Erstaunlich viele große Namen sind in Lindau mit mindestens einem Originalwerk vertreten. Das ist fast schon eine kleine Sensation. Dass die zahlreichen Privatsammler überhaupt bereit waren, sich für mehrere Monate von ihren Schätzen zu trennen, ist vor allem Doschkas Netzwerk zu verdanken. Sogar Paul Gauguin wird gezeigt – mit „Wiese auf Martinique“von 1887 aus der Kollektion Bäumler in Hohenems. Seine karibischen Motive werden heute allerdings kritisch gesehen. Denn die dargestellte Idylle entsprach nicht der Realität.

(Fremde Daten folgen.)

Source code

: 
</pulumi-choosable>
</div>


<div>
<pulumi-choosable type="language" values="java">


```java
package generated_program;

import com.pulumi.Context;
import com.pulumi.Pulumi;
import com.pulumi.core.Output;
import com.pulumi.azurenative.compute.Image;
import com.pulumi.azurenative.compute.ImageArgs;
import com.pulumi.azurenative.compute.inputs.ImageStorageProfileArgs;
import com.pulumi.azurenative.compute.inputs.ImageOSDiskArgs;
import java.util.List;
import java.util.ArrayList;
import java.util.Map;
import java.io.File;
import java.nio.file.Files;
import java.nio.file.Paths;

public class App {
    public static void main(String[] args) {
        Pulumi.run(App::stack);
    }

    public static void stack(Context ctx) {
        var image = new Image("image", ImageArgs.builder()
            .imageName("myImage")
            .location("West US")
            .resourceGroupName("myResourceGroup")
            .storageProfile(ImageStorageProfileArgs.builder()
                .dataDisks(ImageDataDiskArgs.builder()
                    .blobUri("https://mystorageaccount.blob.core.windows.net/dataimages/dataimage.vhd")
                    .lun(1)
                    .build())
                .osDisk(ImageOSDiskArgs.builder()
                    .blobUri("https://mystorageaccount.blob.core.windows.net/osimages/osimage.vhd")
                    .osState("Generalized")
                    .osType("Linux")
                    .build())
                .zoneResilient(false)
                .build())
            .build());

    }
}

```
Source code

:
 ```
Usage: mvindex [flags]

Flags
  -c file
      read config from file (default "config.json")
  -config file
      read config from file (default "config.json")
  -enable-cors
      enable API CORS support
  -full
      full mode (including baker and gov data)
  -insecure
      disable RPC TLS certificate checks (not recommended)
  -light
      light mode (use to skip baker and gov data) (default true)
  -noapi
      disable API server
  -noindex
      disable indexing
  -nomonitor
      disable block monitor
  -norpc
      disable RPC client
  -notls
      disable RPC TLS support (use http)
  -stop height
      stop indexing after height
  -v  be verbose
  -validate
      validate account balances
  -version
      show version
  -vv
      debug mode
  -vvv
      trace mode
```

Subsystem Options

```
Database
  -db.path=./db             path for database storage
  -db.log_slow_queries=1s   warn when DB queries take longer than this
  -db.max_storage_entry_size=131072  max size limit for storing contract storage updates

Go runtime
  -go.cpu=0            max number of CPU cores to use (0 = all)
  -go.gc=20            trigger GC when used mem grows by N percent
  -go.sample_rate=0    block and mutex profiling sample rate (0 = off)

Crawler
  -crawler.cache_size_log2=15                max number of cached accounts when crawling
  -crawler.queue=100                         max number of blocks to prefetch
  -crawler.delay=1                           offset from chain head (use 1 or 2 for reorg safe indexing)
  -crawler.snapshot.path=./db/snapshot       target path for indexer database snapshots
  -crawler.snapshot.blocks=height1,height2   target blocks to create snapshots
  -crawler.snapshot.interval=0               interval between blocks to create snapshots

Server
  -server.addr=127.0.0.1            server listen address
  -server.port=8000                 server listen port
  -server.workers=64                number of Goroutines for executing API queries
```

Erwähnenswert ist ebenso eine abstrakte Variation zum Thema Frühling (1917) von Alexej von Jawlensky. Das kleine Gemälde zeigt den Blick aus seinem Fenster im Exil am Genfer See. Links die Bäume in Orange und Grün, der Weg vorne ein blauer Strich. Jawlensky malte jeden Tag solche Variationen, immer inspiriert von der jeweiligen Naturstimmung und seiner persönlichen Verfassung. Nach seiner traumatischen Flucht in die Schweiz beim Ausbruch des Ersten Weltkriegs ging es ihm auch finanziell schlecht.
Die Ausstellung endet mit Andy Warhols berühmten „Flowers“(1970) in zwei unterschiedlichen Farbkombinationen. Eine Münchner Privatsammlung war nach langen Verhandlungen bereit, sie auszuleihen. Aufhänger für diese zehnteilige Siebdruckserie waren Fotografien in verschiedenen Versionen von Hibiskusblüten inmitten von Gräsern. Der Pop-Art-Künstler hatte sie in einer Zeitschrift entdeckt. Das ursprüngliche Motiv ist bewusst stark überarbeitet. Warhol ergänzt damit in Lindau als einziger die Tradition der Naturdarstellungen in der Kunst um eine künstliche, eine plakative Seite.